:: Stored data

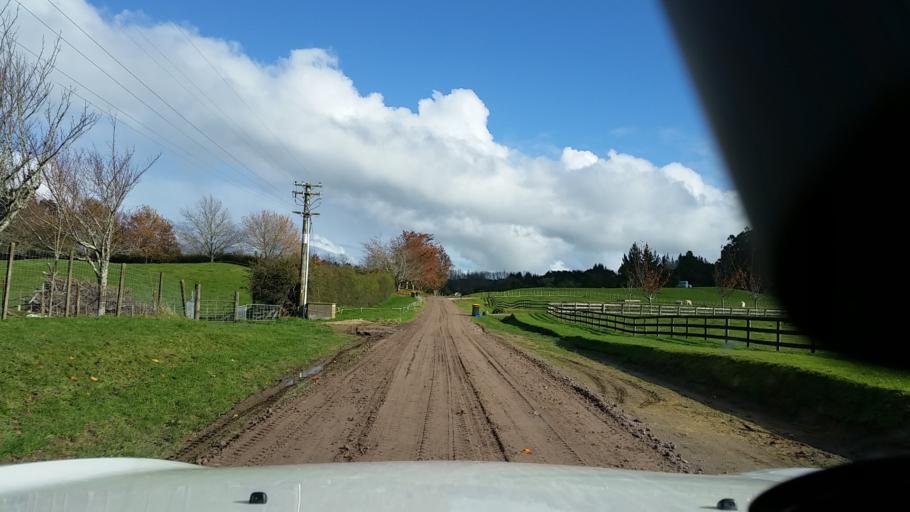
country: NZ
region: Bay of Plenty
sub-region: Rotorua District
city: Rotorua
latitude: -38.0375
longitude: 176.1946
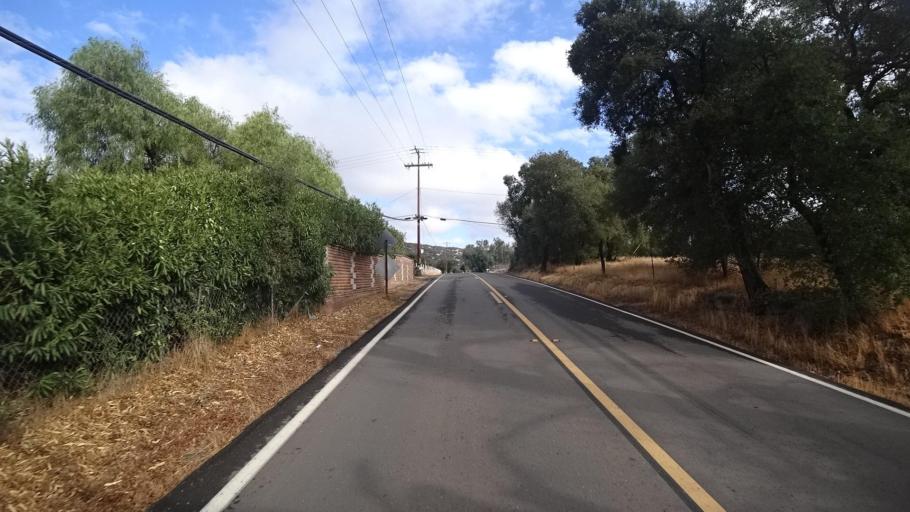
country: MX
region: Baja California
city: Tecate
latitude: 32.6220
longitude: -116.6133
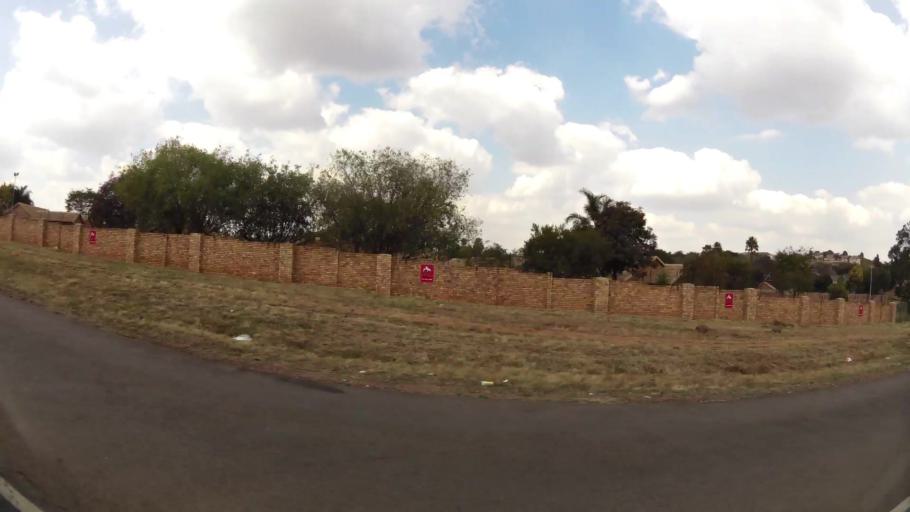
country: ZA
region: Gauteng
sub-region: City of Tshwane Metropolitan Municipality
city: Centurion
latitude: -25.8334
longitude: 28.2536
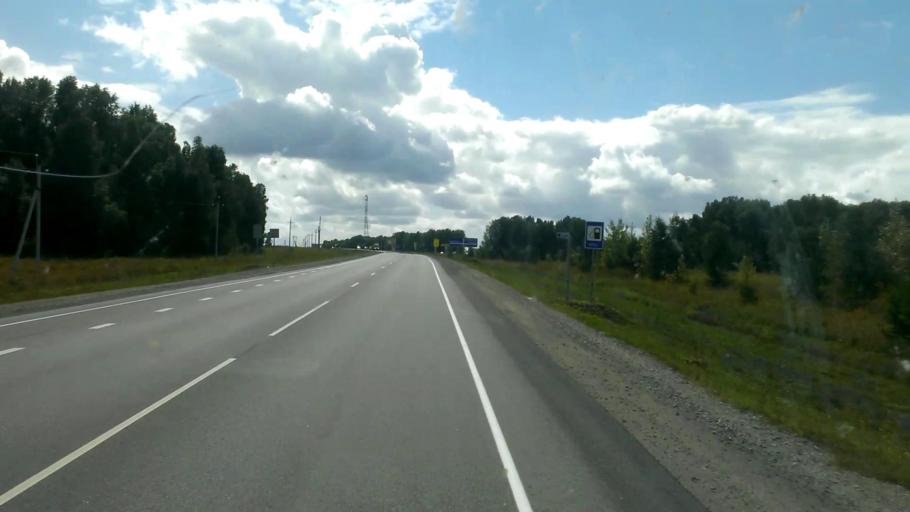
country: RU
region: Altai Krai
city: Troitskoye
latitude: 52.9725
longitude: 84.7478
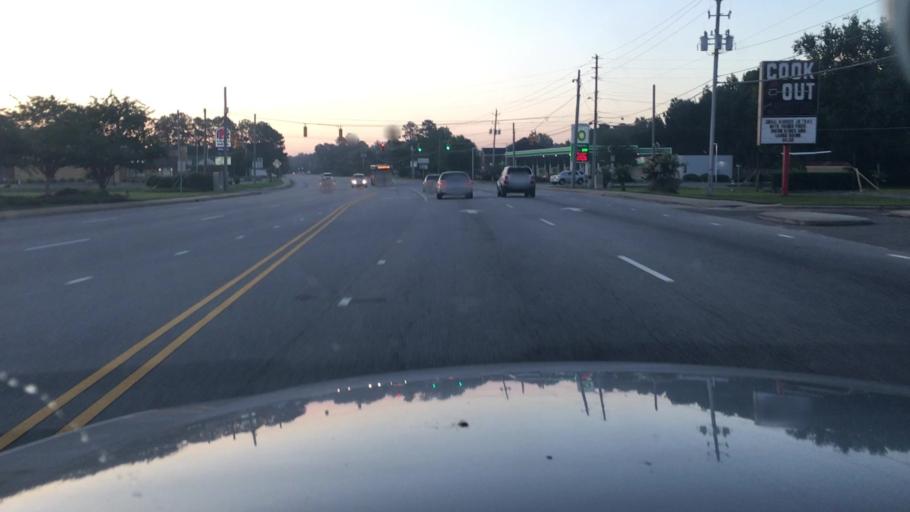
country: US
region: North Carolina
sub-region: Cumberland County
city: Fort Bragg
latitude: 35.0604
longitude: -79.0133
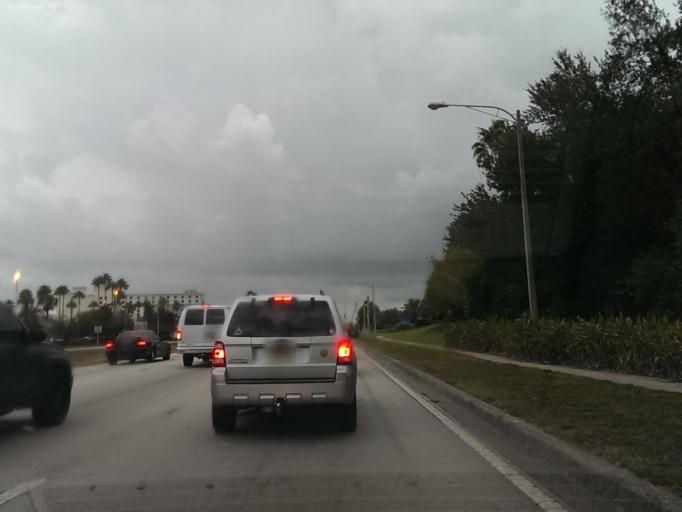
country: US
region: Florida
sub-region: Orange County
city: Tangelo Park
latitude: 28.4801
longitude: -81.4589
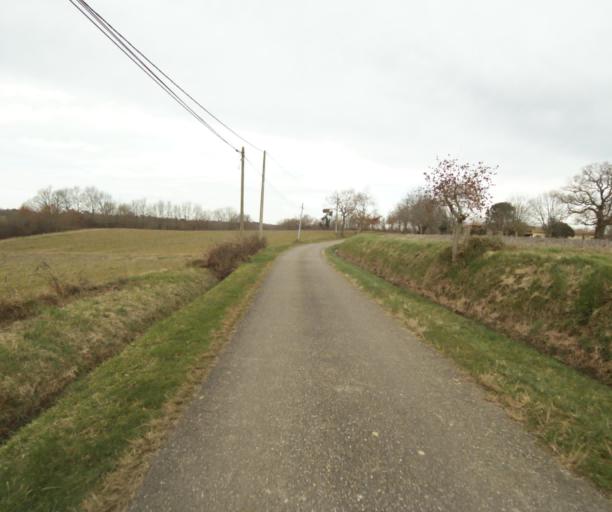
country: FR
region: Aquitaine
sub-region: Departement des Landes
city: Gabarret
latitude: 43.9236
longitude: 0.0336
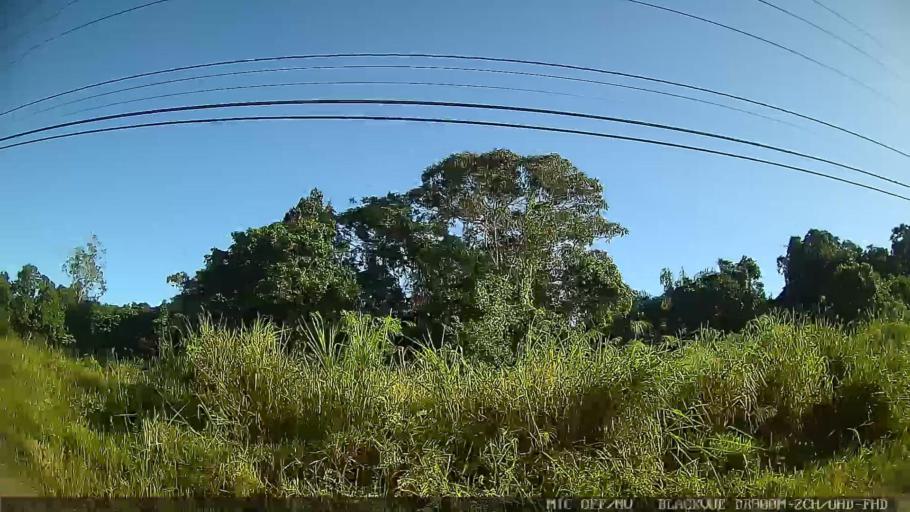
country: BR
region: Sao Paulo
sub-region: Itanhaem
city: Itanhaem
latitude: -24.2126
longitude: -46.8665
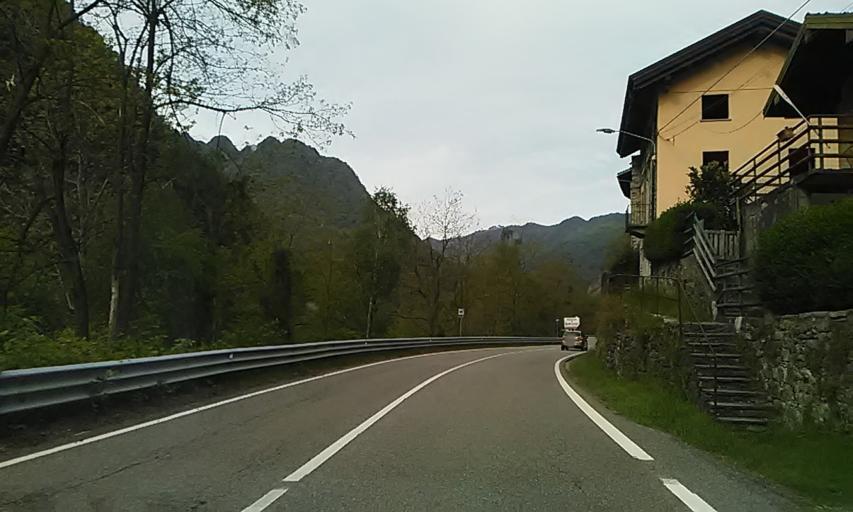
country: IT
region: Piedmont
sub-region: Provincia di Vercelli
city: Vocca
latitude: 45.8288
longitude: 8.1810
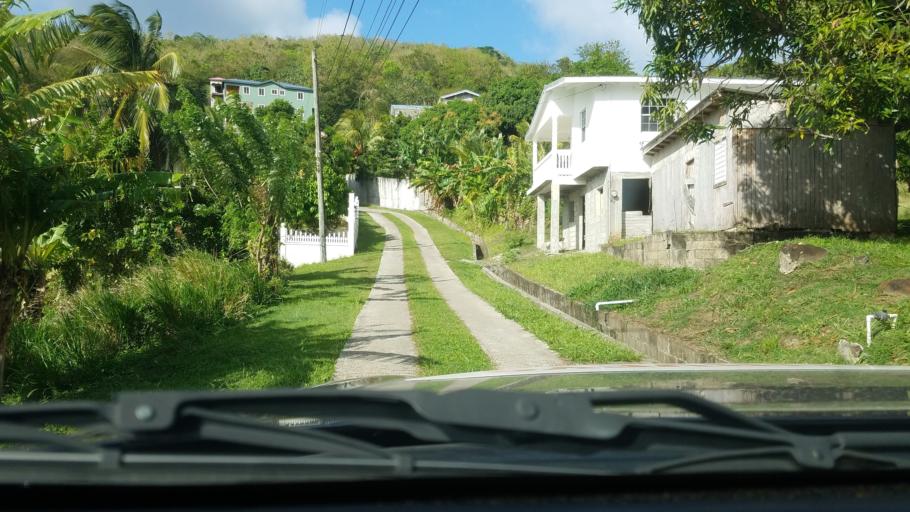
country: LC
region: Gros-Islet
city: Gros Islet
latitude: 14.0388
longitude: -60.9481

::::

Substitute "subdivision" for every "sub-region" in the lines above, changing nothing else, and leave out the pictures.

country: NZ
region: Bay of Plenty
subdivision: Rotorua District
city: Rotorua
latitude: -38.0375
longitude: 176.1946
country: MX
region: Baja California
city: Tecate
latitude: 32.6220
longitude: -116.6133
country: ZA
region: Gauteng
subdivision: City of Tshwane Metropolitan Municipality
city: Centurion
latitude: -25.8334
longitude: 28.2536
country: RU
region: Altai Krai
city: Troitskoye
latitude: 52.9725
longitude: 84.7478
country: US
region: North Carolina
subdivision: Cumberland County
city: Fort Bragg
latitude: 35.0604
longitude: -79.0133
country: US
region: Florida
subdivision: Orange County
city: Tangelo Park
latitude: 28.4801
longitude: -81.4589
country: FR
region: Aquitaine
subdivision: Departement des Landes
city: Gabarret
latitude: 43.9236
longitude: 0.0336
country: BR
region: Sao Paulo
subdivision: Itanhaem
city: Itanhaem
latitude: -24.2126
longitude: -46.8665
country: IT
region: Piedmont
subdivision: Provincia di Vercelli
city: Vocca
latitude: 45.8288
longitude: 8.1810
country: LC
region: Gros-Islet
city: Gros Islet
latitude: 14.0388
longitude: -60.9481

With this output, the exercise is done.